RICHMOND -- Richmond Mayor L. Douglas Wilder says Sen. Barack Obama's strategy of relying less on the black leaders of the civil rights era and more on a message of unity gives him the best chance of becoming the first Democrat in 44 years to win the state's electoral votes in a presidential election.

"The civil rights movement was over 50-something years ago," Mr. Wilder, a Democrat and the country's first elected black governor, told The Washington Times. "Many people know nothing of it other than a recitation [during Black History] month. People are tired of that. They want to see more relatively.

"The worst mistake one can make, in my judgment, is to try to tailor a message to a group and to say: 'I am the person for your group.' He should be the person for the American people," he said.

As a result, Mr. Obama, an Illinois Democrat who is black, has "received an audience the likes of which have never been seen by any African-American seeking an elective office in this country, period," Mr.
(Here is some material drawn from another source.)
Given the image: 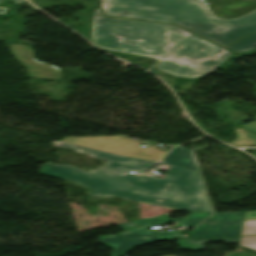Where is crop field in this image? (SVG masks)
<instances>
[{"mask_svg": "<svg viewBox=\"0 0 256 256\" xmlns=\"http://www.w3.org/2000/svg\"><path fill=\"white\" fill-rule=\"evenodd\" d=\"M91 34L100 48L160 60L156 69L179 77L210 73L232 54L177 26L104 17L100 9Z\"/></svg>", "mask_w": 256, "mask_h": 256, "instance_id": "1", "label": "crop field"}, {"mask_svg": "<svg viewBox=\"0 0 256 256\" xmlns=\"http://www.w3.org/2000/svg\"><path fill=\"white\" fill-rule=\"evenodd\" d=\"M96 158L109 160L103 167L90 173L71 165L42 166L41 173L68 179L93 192L90 196H115L182 211L212 212L200 175L196 171L171 166L165 179L125 174L131 170L145 173L156 163L130 159L95 150H87ZM108 167L118 175L100 171ZM173 191H182L184 199H175Z\"/></svg>", "mask_w": 256, "mask_h": 256, "instance_id": "2", "label": "crop field"}, {"mask_svg": "<svg viewBox=\"0 0 256 256\" xmlns=\"http://www.w3.org/2000/svg\"><path fill=\"white\" fill-rule=\"evenodd\" d=\"M105 15L178 24L225 46L256 31V9L236 19L216 17L203 0H104Z\"/></svg>", "mask_w": 256, "mask_h": 256, "instance_id": "3", "label": "crop field"}, {"mask_svg": "<svg viewBox=\"0 0 256 256\" xmlns=\"http://www.w3.org/2000/svg\"><path fill=\"white\" fill-rule=\"evenodd\" d=\"M210 214L191 212L184 219L174 220H170L167 214H163L122 223L117 226L125 231L114 236H100L97 242L114 249L111 256H121L129 249L142 243L175 238L240 236L245 212L214 213L192 231L191 237H182L180 232H160L148 229L149 226L165 224L172 221L176 222V226H196Z\"/></svg>", "mask_w": 256, "mask_h": 256, "instance_id": "4", "label": "crop field"}, {"mask_svg": "<svg viewBox=\"0 0 256 256\" xmlns=\"http://www.w3.org/2000/svg\"><path fill=\"white\" fill-rule=\"evenodd\" d=\"M62 142L153 162H158L166 154L165 151L157 150L158 147L141 148L140 143L123 136L65 137Z\"/></svg>", "mask_w": 256, "mask_h": 256, "instance_id": "5", "label": "crop field"}, {"mask_svg": "<svg viewBox=\"0 0 256 256\" xmlns=\"http://www.w3.org/2000/svg\"><path fill=\"white\" fill-rule=\"evenodd\" d=\"M216 16L239 17L256 8L254 0H204Z\"/></svg>", "mask_w": 256, "mask_h": 256, "instance_id": "6", "label": "crop field"}, {"mask_svg": "<svg viewBox=\"0 0 256 256\" xmlns=\"http://www.w3.org/2000/svg\"><path fill=\"white\" fill-rule=\"evenodd\" d=\"M160 163L173 165L185 169L196 170L190 151L188 149L182 148L181 146H177L171 149V151Z\"/></svg>", "mask_w": 256, "mask_h": 256, "instance_id": "7", "label": "crop field"}, {"mask_svg": "<svg viewBox=\"0 0 256 256\" xmlns=\"http://www.w3.org/2000/svg\"><path fill=\"white\" fill-rule=\"evenodd\" d=\"M240 237L233 238H212V239H181L178 240L183 250H204L203 245L208 242L224 241L226 243H238Z\"/></svg>", "mask_w": 256, "mask_h": 256, "instance_id": "8", "label": "crop field"}, {"mask_svg": "<svg viewBox=\"0 0 256 256\" xmlns=\"http://www.w3.org/2000/svg\"><path fill=\"white\" fill-rule=\"evenodd\" d=\"M227 49L237 53L256 48V33L226 47Z\"/></svg>", "mask_w": 256, "mask_h": 256, "instance_id": "9", "label": "crop field"}, {"mask_svg": "<svg viewBox=\"0 0 256 256\" xmlns=\"http://www.w3.org/2000/svg\"><path fill=\"white\" fill-rule=\"evenodd\" d=\"M236 134L237 138L231 144L236 146H256V135L242 128L236 130Z\"/></svg>", "mask_w": 256, "mask_h": 256, "instance_id": "10", "label": "crop field"}, {"mask_svg": "<svg viewBox=\"0 0 256 256\" xmlns=\"http://www.w3.org/2000/svg\"><path fill=\"white\" fill-rule=\"evenodd\" d=\"M256 235V220L244 221L241 236Z\"/></svg>", "mask_w": 256, "mask_h": 256, "instance_id": "11", "label": "crop field"}, {"mask_svg": "<svg viewBox=\"0 0 256 256\" xmlns=\"http://www.w3.org/2000/svg\"><path fill=\"white\" fill-rule=\"evenodd\" d=\"M239 245L256 250V236L241 237Z\"/></svg>", "mask_w": 256, "mask_h": 256, "instance_id": "12", "label": "crop field"}, {"mask_svg": "<svg viewBox=\"0 0 256 256\" xmlns=\"http://www.w3.org/2000/svg\"><path fill=\"white\" fill-rule=\"evenodd\" d=\"M58 146H62V147H66V148H71V149H75V150H81V151H84V150L88 149V148H83V147L69 145V144H64V143H59Z\"/></svg>", "mask_w": 256, "mask_h": 256, "instance_id": "13", "label": "crop field"}, {"mask_svg": "<svg viewBox=\"0 0 256 256\" xmlns=\"http://www.w3.org/2000/svg\"><path fill=\"white\" fill-rule=\"evenodd\" d=\"M242 127H244V128H246V129H248V130H250V131L256 133V122H253V123L244 125V126H242Z\"/></svg>", "mask_w": 256, "mask_h": 256, "instance_id": "14", "label": "crop field"}, {"mask_svg": "<svg viewBox=\"0 0 256 256\" xmlns=\"http://www.w3.org/2000/svg\"><path fill=\"white\" fill-rule=\"evenodd\" d=\"M256 219V211L246 212L244 220Z\"/></svg>", "mask_w": 256, "mask_h": 256, "instance_id": "15", "label": "crop field"}, {"mask_svg": "<svg viewBox=\"0 0 256 256\" xmlns=\"http://www.w3.org/2000/svg\"><path fill=\"white\" fill-rule=\"evenodd\" d=\"M1 1V0H0ZM18 5L24 2V0H14ZM7 9L0 8V14H4Z\"/></svg>", "mask_w": 256, "mask_h": 256, "instance_id": "16", "label": "crop field"}, {"mask_svg": "<svg viewBox=\"0 0 256 256\" xmlns=\"http://www.w3.org/2000/svg\"><path fill=\"white\" fill-rule=\"evenodd\" d=\"M176 198H183L181 192H174Z\"/></svg>", "mask_w": 256, "mask_h": 256, "instance_id": "17", "label": "crop field"}, {"mask_svg": "<svg viewBox=\"0 0 256 256\" xmlns=\"http://www.w3.org/2000/svg\"><path fill=\"white\" fill-rule=\"evenodd\" d=\"M102 171H105V172H108V173H111V174H114L116 175V173L108 168H104Z\"/></svg>", "mask_w": 256, "mask_h": 256, "instance_id": "18", "label": "crop field"}]
</instances>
Wilder said. "Even at [former Secretary of State] Colin Powell's height, he did not get these kinds of crowds, and Colin was not chopped liver."

The mayor's comments come less than a week after Mr. Obama addressed nearly 4,000 people at the annual Jefferson-Jackson dinner in Richmond and received Virginia Gov. Timothy M. Kaine's early endorsement.
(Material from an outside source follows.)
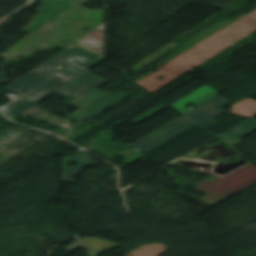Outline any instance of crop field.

The endorsement was the first by any governor outside of a candidate's home state. It also takes on additional significance in a state that has not voted for a Democrat in a presidential election since Lyndon B. Johnson in 1964, but where voters had elected Democrats in the past two gubernatorial races and last year's U.S. Senate race.

After his speech in Richmond on Saturday, Mr. Obama was thronged by supporters, who toppled a metal railing and knocked plates of half-eaten food off tables to get a peak of the senator before he slipped out a back door.
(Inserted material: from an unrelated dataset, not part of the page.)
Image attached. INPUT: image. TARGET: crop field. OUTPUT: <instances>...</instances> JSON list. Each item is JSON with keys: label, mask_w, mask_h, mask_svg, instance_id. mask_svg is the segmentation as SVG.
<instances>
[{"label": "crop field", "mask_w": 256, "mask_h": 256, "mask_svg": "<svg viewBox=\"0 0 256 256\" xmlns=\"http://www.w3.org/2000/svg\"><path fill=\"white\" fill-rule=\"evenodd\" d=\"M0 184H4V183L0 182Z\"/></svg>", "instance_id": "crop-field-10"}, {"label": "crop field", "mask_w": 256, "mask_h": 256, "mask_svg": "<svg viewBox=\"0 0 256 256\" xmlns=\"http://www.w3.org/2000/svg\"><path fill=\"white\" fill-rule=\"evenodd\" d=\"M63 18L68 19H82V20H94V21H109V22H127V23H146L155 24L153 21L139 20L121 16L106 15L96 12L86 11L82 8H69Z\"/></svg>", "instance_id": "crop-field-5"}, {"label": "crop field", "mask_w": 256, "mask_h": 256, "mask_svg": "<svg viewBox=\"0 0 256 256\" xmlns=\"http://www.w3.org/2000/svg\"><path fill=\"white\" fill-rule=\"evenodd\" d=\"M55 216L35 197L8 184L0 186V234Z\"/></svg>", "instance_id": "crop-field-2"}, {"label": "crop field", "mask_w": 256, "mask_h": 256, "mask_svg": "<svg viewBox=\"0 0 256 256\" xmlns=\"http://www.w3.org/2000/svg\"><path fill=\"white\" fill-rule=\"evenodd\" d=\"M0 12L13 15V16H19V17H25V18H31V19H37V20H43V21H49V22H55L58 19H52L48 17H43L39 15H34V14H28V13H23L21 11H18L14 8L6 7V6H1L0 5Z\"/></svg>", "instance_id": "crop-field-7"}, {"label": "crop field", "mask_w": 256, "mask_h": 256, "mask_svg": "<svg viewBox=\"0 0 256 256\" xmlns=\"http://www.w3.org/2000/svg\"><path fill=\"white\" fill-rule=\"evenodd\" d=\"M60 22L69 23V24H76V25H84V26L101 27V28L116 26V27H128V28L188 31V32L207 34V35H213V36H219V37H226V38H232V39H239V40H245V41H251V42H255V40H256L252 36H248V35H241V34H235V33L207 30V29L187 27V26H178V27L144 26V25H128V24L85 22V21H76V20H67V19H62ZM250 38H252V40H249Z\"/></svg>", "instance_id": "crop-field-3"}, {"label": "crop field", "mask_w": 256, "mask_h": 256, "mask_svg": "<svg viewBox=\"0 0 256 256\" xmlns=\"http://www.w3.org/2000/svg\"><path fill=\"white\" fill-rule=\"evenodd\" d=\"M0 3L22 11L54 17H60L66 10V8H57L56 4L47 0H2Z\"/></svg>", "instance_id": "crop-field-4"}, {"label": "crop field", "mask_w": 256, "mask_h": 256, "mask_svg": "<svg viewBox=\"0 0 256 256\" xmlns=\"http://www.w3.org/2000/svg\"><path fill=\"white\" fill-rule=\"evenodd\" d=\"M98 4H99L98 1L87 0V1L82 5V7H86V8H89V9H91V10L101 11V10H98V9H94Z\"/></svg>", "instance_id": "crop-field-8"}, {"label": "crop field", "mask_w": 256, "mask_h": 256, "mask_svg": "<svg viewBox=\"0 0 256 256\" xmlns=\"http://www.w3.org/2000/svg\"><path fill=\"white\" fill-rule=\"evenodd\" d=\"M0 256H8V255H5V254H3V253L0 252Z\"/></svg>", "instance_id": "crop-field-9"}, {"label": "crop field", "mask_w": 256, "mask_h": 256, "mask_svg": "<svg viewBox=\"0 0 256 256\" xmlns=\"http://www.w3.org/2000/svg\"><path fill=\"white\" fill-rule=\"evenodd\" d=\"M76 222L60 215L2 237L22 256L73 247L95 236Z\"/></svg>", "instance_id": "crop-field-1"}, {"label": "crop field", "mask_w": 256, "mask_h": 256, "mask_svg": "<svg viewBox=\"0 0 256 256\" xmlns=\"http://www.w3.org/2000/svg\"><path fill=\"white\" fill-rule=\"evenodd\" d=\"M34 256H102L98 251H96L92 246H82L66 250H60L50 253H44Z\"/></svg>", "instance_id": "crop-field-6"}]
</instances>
"It is a new day," Delegate Dwight Clinton Jones, a black Richmond Democrat, said after he watched Mr. Obama court voters and political leaders in Virginia on Saturday. "I believe that America is ready for things that in past times they may not have considered."

Although most black political leaders have been careful about what they say about Mr. Obama, there is evidence that civil rights leaders are concerned that Mr. Obama is not overly interested in appeasing them.

For example, earlier this month, Mr. Obama opted to announce his bid for the Democratic presidential nomination in front of nearly 15,000 people, most of whom were white, at the Old State Capitol in Springfield, Ill. -- the same day thousands of black leaders gathered at Hampton University in Virginia for the State of the Black Union, an annual traveling town hall.